Par dessus tout, on peut reconnaître dans la poésie des troubadours presque tous les grands thèmes du Catharisme : hostilité au mariage et tolérance envers l’union libre, mais aussi idéal de chasteté qui reflète exactement l’idéal des Parfaits ; affirmation que le monde est foncièrement mauvais, si souvent répétée par le troubadour Peire Cardinal ; haine contre l’Église de Rome qui éclate chez le troubadour Guilhem Figueira. Quand on sait tout cela, on découvre que la clef de la poésie des troubadours est une clef cathare. La Dame, c’est l’Église Cathare ; l’Amant, c’est son adepte ; le Mari jaloux, c’est l’Église romaine ; les lauzengiers, ce sont les dénonciateurs.

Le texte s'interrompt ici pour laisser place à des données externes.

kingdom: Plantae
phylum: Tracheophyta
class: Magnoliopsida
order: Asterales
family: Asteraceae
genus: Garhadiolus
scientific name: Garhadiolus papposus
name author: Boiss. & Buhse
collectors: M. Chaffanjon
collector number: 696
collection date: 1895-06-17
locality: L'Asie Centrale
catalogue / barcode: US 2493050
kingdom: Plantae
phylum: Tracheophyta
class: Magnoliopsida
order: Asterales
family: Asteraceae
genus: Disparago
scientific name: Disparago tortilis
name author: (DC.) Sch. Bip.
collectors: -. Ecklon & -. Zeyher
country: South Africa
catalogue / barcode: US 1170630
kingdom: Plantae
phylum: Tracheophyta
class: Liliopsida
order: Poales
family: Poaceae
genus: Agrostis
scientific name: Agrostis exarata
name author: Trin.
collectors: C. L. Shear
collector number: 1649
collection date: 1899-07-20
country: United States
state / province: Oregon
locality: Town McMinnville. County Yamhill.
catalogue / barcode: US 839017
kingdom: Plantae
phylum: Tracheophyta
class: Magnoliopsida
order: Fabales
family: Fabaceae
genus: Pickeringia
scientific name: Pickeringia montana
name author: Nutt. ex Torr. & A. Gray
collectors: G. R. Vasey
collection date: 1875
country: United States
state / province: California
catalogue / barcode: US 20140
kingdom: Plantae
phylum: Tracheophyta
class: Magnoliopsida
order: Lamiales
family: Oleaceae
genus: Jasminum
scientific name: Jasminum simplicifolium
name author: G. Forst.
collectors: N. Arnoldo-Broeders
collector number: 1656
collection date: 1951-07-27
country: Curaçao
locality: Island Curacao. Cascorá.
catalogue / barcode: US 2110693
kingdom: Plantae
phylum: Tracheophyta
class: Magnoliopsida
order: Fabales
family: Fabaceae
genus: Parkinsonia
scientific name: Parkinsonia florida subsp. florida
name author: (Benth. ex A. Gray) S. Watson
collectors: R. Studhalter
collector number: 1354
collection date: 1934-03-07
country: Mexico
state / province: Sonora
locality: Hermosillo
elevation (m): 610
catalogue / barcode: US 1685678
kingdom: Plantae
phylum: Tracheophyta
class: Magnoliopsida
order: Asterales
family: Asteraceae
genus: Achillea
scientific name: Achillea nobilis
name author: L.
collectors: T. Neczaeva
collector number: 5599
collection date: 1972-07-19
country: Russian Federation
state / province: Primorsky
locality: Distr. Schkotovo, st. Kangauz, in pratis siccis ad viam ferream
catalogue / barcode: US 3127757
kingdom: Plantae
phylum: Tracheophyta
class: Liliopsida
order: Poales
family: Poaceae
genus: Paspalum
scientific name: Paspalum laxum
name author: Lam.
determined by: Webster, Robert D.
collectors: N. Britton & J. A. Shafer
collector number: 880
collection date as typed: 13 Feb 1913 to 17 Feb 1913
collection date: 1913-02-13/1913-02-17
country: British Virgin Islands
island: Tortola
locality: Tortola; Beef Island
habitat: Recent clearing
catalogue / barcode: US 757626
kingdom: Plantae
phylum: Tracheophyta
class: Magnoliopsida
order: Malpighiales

Citons à ce propos le cas de l’étrange Clémence Isaure, dit Maud, patronne des contrepèteristes et des troubadours. Elle a une rue et une statue à Toulouse, une autre statue à Paris. En 1323, les capitouls la créent de toute pièce dame Toulousaine, experte en Gay Savoir, richissime, et léguant à la Companhia dels mentenedors del Gay Saba (Compagnie des mainteneurs du Gay Savoir) des sommes considérables… et échappant à l’impôt. La Compagnie institut un concours de poésie dont le prix, décerné le 1er mai, est une violette d’or fin. Ce concours perdure encore de nos jours sous le patronage de la désormais Académie des Jeux floraux.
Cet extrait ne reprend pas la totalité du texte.